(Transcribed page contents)
· · · · ·
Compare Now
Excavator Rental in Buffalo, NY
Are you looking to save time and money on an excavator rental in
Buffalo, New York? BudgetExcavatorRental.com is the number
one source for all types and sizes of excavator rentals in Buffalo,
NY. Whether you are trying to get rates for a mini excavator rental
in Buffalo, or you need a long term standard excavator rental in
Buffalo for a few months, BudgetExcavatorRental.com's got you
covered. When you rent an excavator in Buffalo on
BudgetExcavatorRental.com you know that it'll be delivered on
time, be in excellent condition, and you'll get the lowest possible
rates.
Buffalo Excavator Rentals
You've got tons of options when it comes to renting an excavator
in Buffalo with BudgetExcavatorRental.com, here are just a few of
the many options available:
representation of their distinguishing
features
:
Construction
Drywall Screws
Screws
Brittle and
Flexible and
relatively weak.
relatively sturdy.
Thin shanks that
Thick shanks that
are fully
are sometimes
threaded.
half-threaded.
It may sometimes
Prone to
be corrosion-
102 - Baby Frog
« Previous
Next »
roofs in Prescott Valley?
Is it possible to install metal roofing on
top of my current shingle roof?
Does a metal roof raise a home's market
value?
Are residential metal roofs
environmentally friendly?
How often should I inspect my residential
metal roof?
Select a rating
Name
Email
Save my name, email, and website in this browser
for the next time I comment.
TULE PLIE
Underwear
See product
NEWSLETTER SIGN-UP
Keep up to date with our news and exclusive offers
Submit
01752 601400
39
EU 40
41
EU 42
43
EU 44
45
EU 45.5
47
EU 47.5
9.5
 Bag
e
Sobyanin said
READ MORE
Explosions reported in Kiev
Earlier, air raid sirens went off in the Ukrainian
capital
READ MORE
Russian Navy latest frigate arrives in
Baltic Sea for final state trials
· · · · ·
## Task requirements
Reproduce every line of the data above word for word, keeping the original order and line breaks.

## Exercise solution
Compare Now
Excavator Rental in Buffalo, NY
Are you looking to save time and money on an excavator rental in
Buffalo, New York? BudgetExcavatorRental.com is the number
one source for all types and sizes of excavator rentals in Buffalo,
NY. Whether you are trying to get rates for a mini excavator rental
in Buffalo, or you need a long term standard excavator rental in
Buffalo for a few months, BudgetExcavatorRental.com's got you
covered. When you rent an excavator in Buffalo on
BudgetExcavatorRental.com you know that it'll be delivered on
time, be in excellent condition, and you'll get the lowest possible
rates.
Buffalo Excavator Rentals
You've got tons of options when it comes to renting an excavator
in Buffalo with BudgetExcavatorRental.com, here are just a few of
the many options available:
representation of their distinguishing
features
:
Construction
Drywall Screws
Screws
Brittle and
Flexible and
relatively weak.
relatively sturdy.
Thin shanks that
Thick shanks that
are fully
are sometimes
threaded.
half-threaded.
It may sometimes
Prone to
be corrosion-
102 - Baby Frog
« Previous
Next »
roofs in Prescott Valley?
Is it possible to install metal roofing on
top of my current shingle roof?
Does a metal roof raise a home's market
value?
Are residential metal roofs
environmentally friendly?
How often should I inspect my residential
metal roof?
Select a rating
Name
Email
Save my name, email, and website in this browser
for the next time I comment.
TULE PLIE
Underwear
See product
NEWSLETTER SIGN-UP
Keep up to date with our news and exclusive offers
Submit
01752 601400
39
EU 40
41
EU 42
43
EU 44
45
EU 45.5
47
EU 47.5
9.5
 Bag
e
Sobyanin said
READ MORE
Explosions reported in Kiev
Earlier, air raid sirens went off in the Ukrainian
capital
READ MORE
Russian Navy latest frigate arrives in
Baltic Sea for final state trials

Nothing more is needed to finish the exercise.